● Exercise material
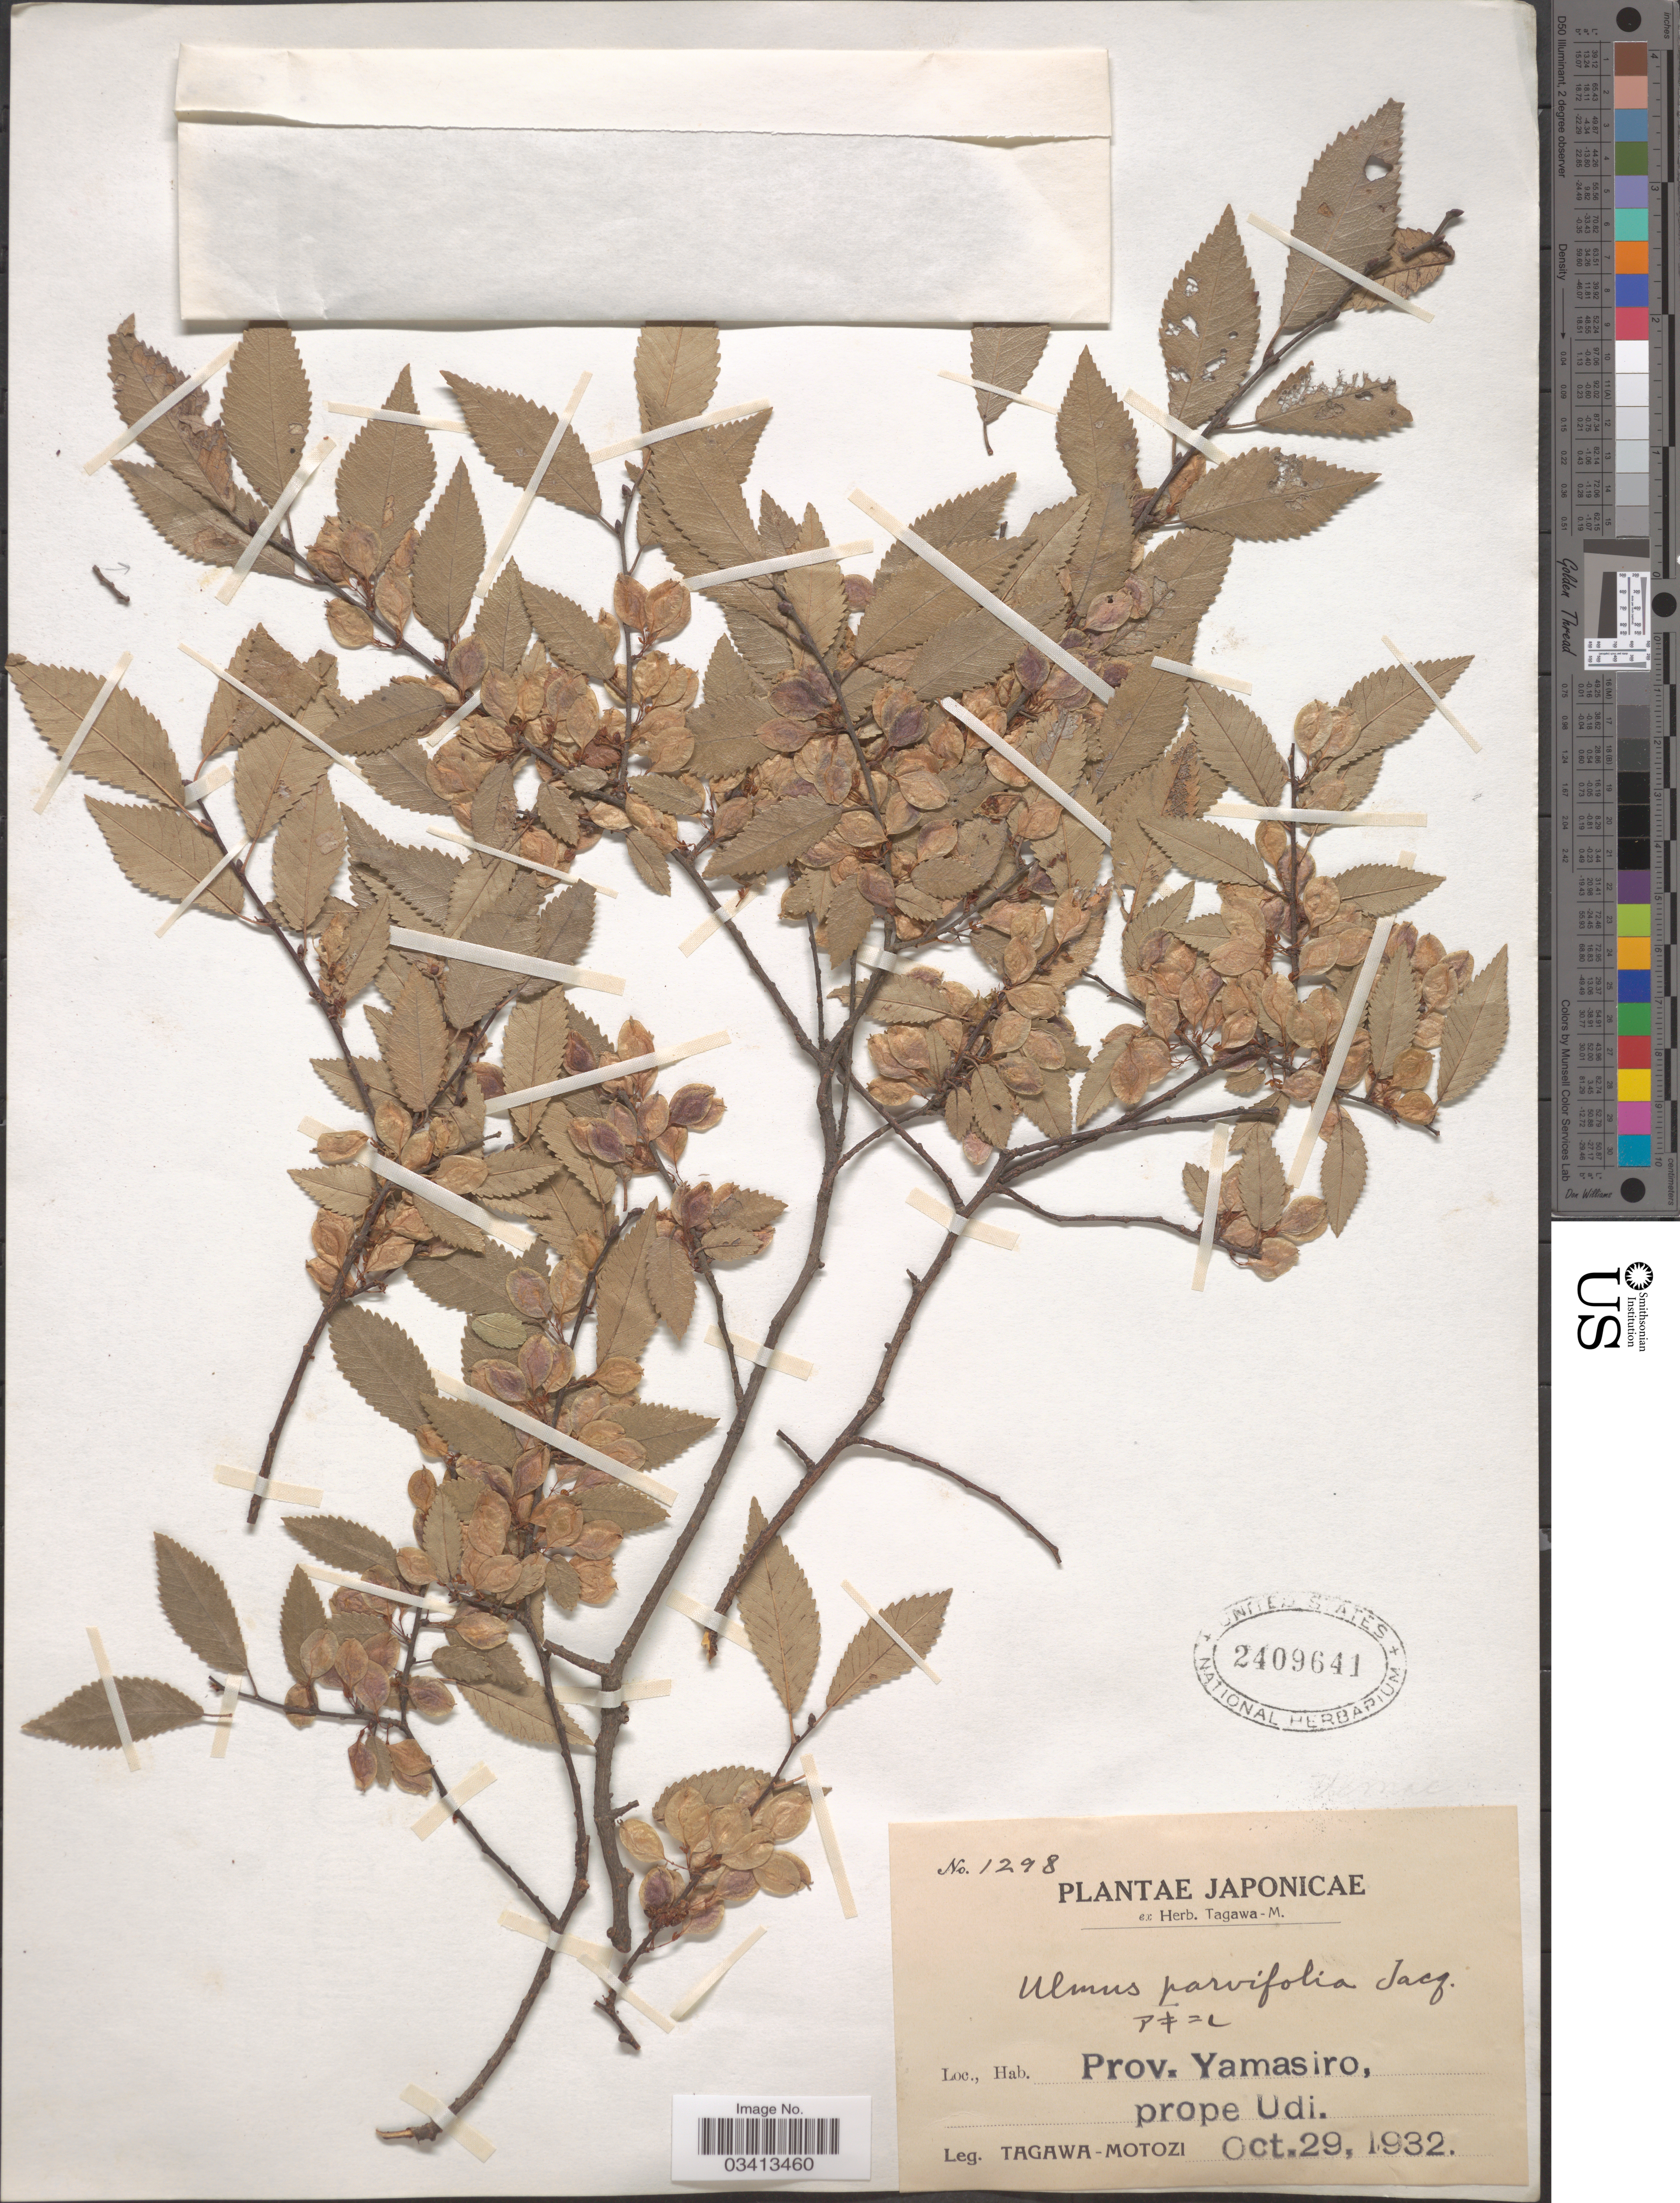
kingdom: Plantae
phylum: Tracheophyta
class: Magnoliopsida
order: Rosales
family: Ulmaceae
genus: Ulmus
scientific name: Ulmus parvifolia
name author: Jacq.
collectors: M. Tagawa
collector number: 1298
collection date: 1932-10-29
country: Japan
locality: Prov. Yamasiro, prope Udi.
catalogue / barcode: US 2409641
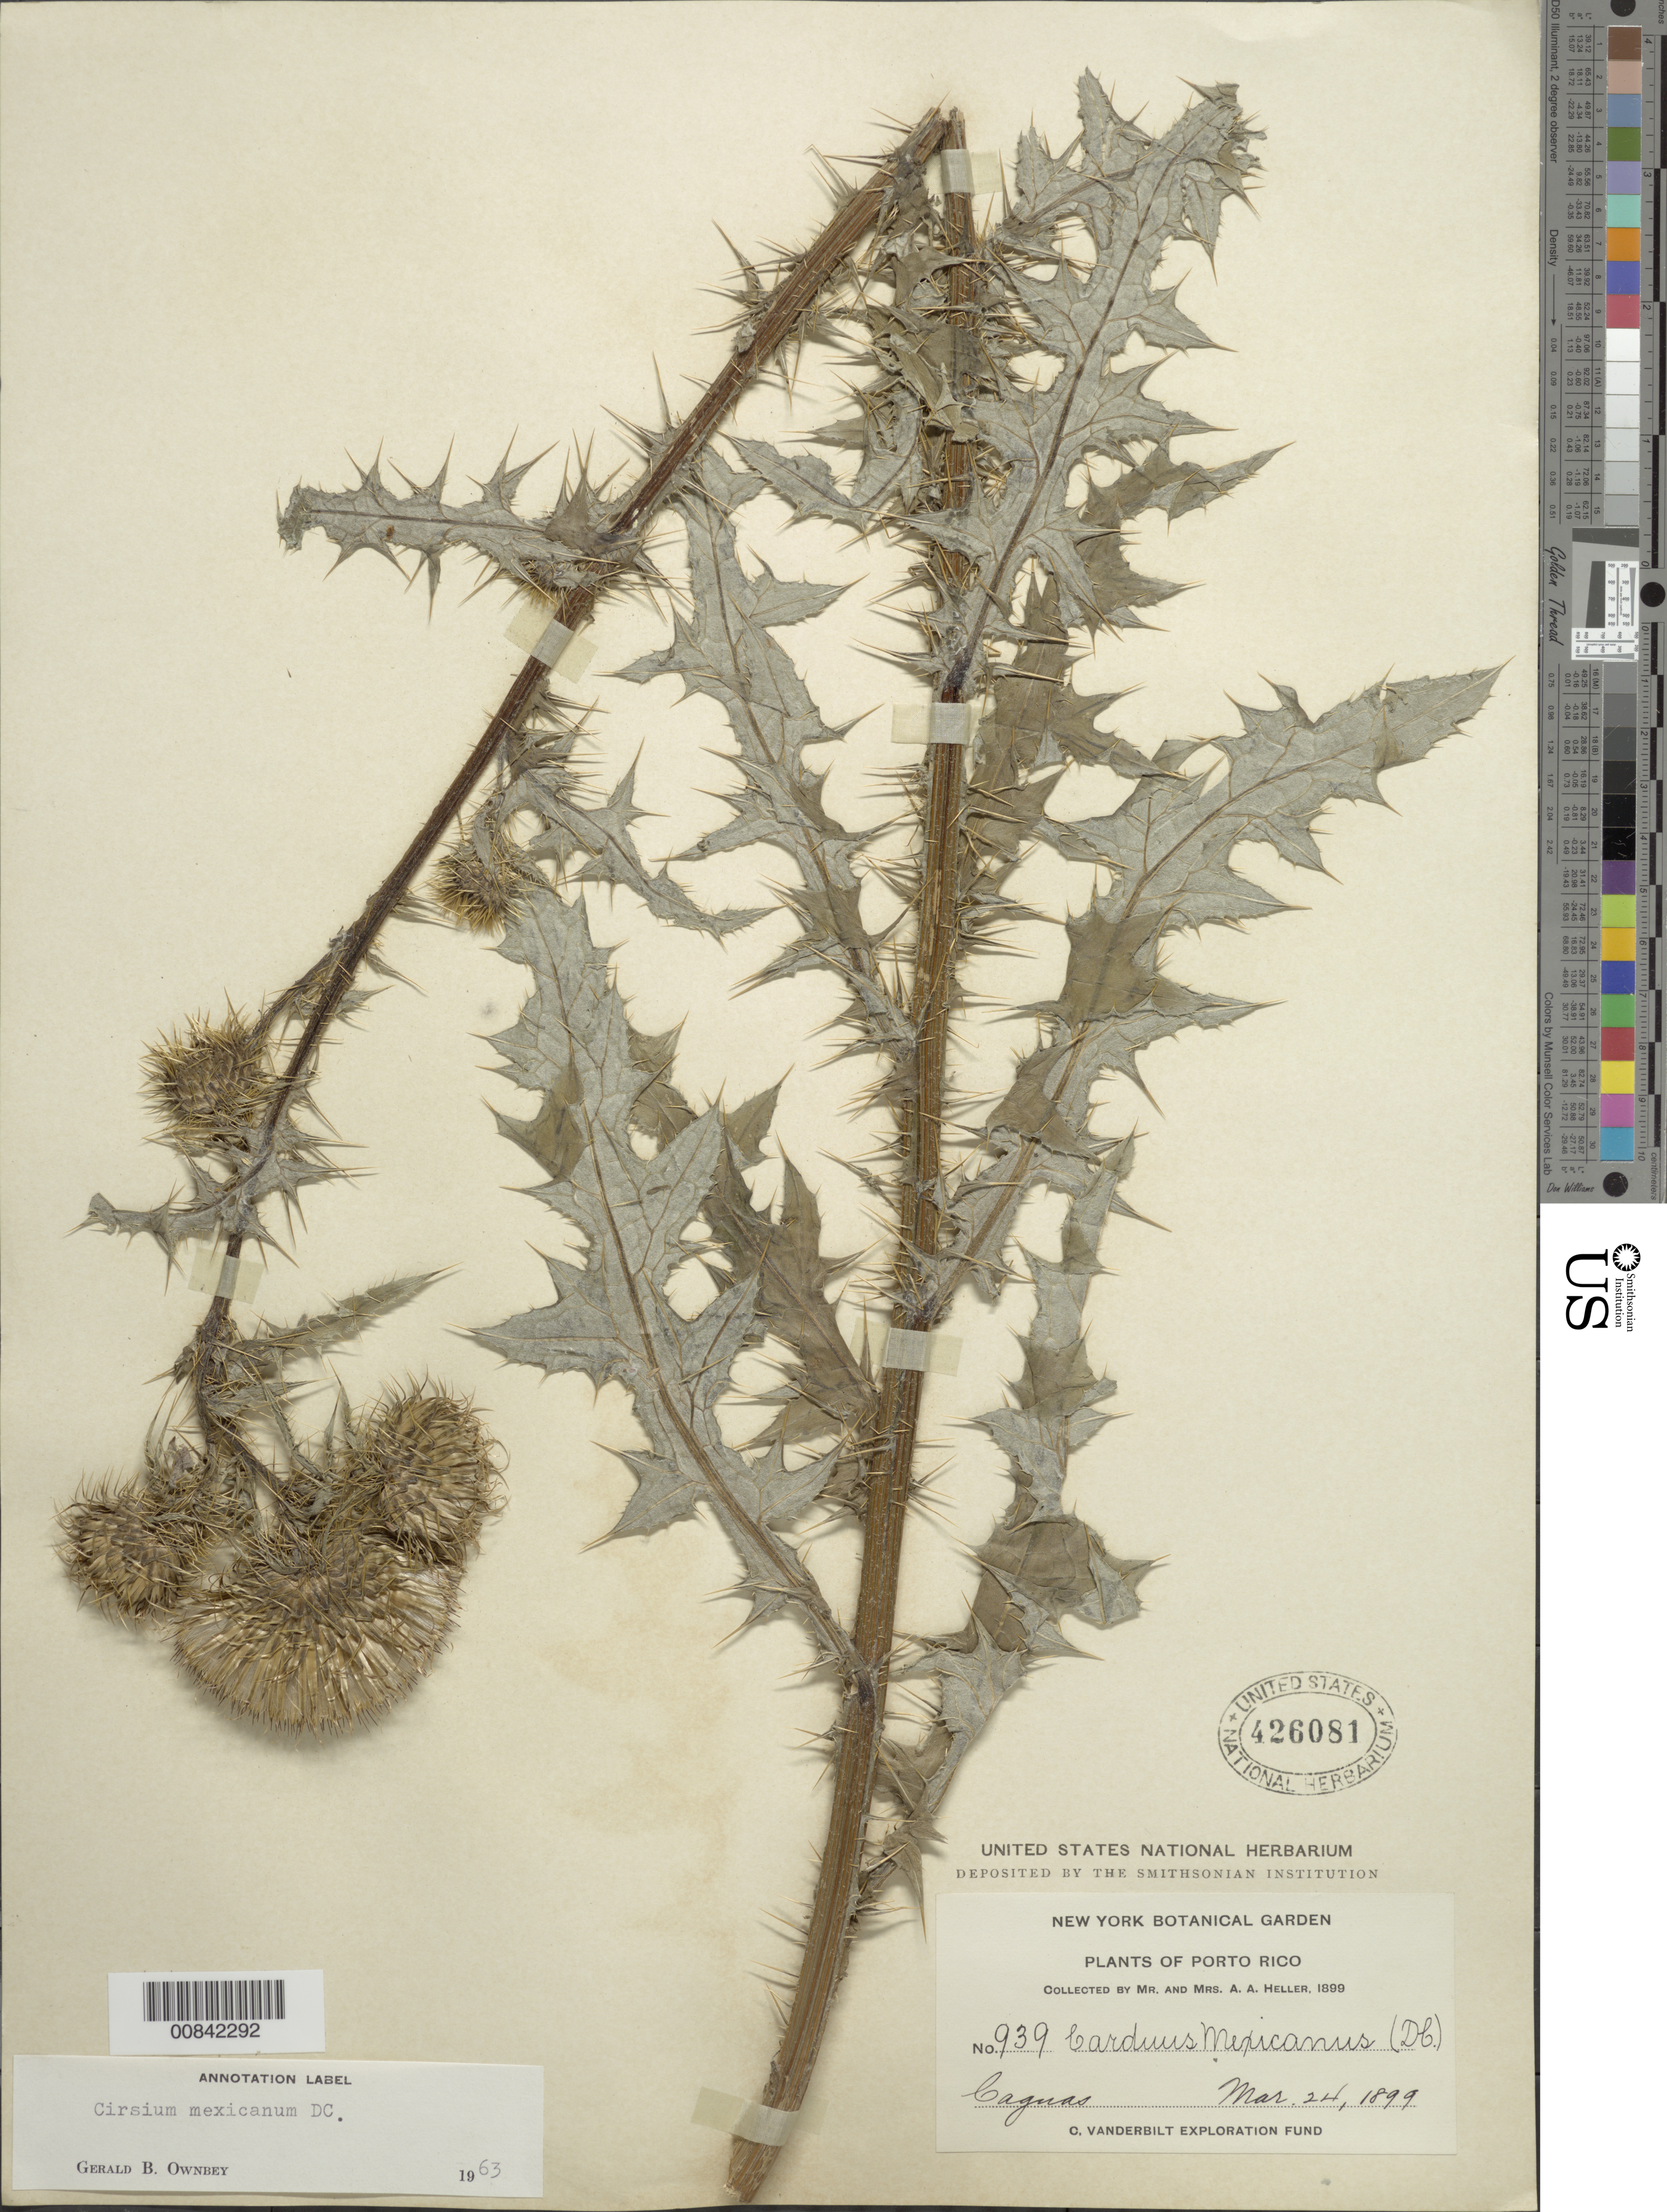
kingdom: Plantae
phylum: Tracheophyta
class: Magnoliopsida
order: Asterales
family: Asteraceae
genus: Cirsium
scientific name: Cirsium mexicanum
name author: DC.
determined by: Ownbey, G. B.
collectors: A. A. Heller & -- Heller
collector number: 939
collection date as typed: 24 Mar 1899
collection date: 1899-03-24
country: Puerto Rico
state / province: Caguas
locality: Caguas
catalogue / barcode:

● What is being asked
Convert every line of the material above into a numbered list, omitting blank lines and leaving out the pictures.

● Expected answer
1. kingdom: Plantae
2. phylum: Tracheophyta
3. class: Magnoliopsida
4. order: Rosales
5. family: Ulmaceae
6. genus: Ulmus
7. scientific name: Ulmus parvifolia
8. name author: Jacq.
9. collectors: M. Tagawa
10. collector number: 1298
11. collection date: 1932-10-29
12. country: Japan
13. locality: Prov. Yamasiro, prope Udi.
14. catalogue / barcode: US 2409641
15. kingdom: Plantae
16. phylum: Tracheophyta
17. class: Magnoliopsida
18. order: Asterales
19. family: Asteraceae
20. genus: Cirsium
21. scientific name: Cirsium mexicanum
22. name author: DC.
23. determined by: Ownbey, G. B.
24. collectors: A. A. Heller & -- Heller
25. collector number: 939
26. collection date as typed: 24 Mar 1899
27. collection date: 1899-03-24
28. country: Puerto Rico
29. state / province: Caguas
30. locality: Caguas
31. catalogue / barcode:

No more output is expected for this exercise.